**PROBLEM REQUIREMENTS**
Every line of the records that contains "assign" should be tallied, and only the resulting number returned.

[Records excerpted from a collection]
Start of Block
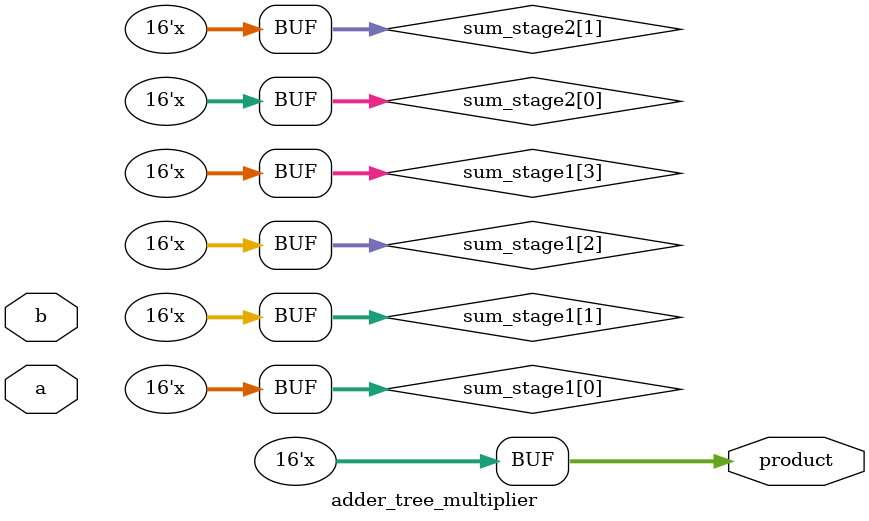
<source format=sv>

module adder_tree_multiplier_top #(
    parameter integer DATA_WIDTH = 8
)(
    input wire                     clk,
    input wire                     rst_n,

    // Input side
    input wire                     EA,     // Enable A register
    input wire                     EB,     // Enable B register
    input wire [DATA_WIDTH-1:0]    A_in,
    input wire [DATA_WIDTH-1:0]    B_in,

    // Output side
    output reg  [2*DATA_WIDTH-1:0]  P_out   
);

    // Input registers
    reg [DATA_WIDTH-1:0] A_reg;
    reg [DATA_WIDTH-1:0] B_reg;

    // Combinational multiplier output
    wire [2*DATA_WIDTH-1:0] product_wire;

    // Input registers
    always @(posedge clk or negedge rst_n) begin
        if (!rst_n) begin
            A_reg <= {DATA_WIDTH{1'b0}};
            B_reg <= {DATA_WIDTH{1'b0}};
        end else begin
            if (EA)
                A_reg <= A_in;
            if (EB)
                B_reg <= B_in;
        end
    end

    // Adder-tree multiplier instance
    adder_tree_multiplier #(
        .DATA_WIDTH(DATA_WIDTH)
    ) u_adder_tree_multiplier (
        .a(A_reg),
        .b(B_reg),
        .product(product_wire)
    );

    // Output register
    always @(posedge clk or negedge rst_n) begin
        if (!rst_n) begin
            P_out <= {(2*DATA_WIDTH){1'b0}};
        end else begin
            P_out <= product_wire;
        end
    end

endmodule

module adder_tree_multiplier #(
    // Parameter declarations
    parameter integer DATA_WIDTH = 8
)(
    // Port declarations
    input  wire [DATA_WIDTH-1:0]    a,
    input  wire [DATA_WIDTH-1:0]    b,
    output wire [2*DATA_WIDTH-1:0]  product
);

    // Partial product (extended to 2N)
    wire [2*DATA_WIDTH-1:0] pp [DATA_WIDTH-1:0];

    genvar i;
    generate
        for (i = 0; i < DATA_WIDTH; i = i + 1) begin : GEN_PP
            assign pp[i] = b[i] ? ({{DATA_WIDTH{1'b0}}, a} << i)
                                : {2*DATA_WIDTH{1'b0}};

        end
    endgenerate

    // Product calculation using adder tree
    wire [2*DATA_WIDTH-1:0] sum_stage1 [((DATA_WIDTH+1)/2)-1:0];
    wire [2*DATA_WIDTH-1:0] sum_stage2 [((DATA_WIDTH+3)/4)-1:0];

    // First stage of addition
    assign sum_stage1[0] = pp[0] + pp[1];
    assign sum_stage1[1] = pp[2] + pp[3];
    assign sum_stage1[2] = pp[4] + pp[5];
    assign sum_stage1[3] = pp[6] + pp[7];

    // Second stage of addition
    assign sum_stage2[0] = sum_stage1[0] + sum_stage1[1];
    assign sum_stage2[1] = sum_stage1[2] + sum_stage1[3];

    // Final addition to get the product
    assign product = sum_stage2[0] + sum_stage2[1];

endmodule

</source>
End of Block
**OUTPUT FOR THIS EXERCISE**
8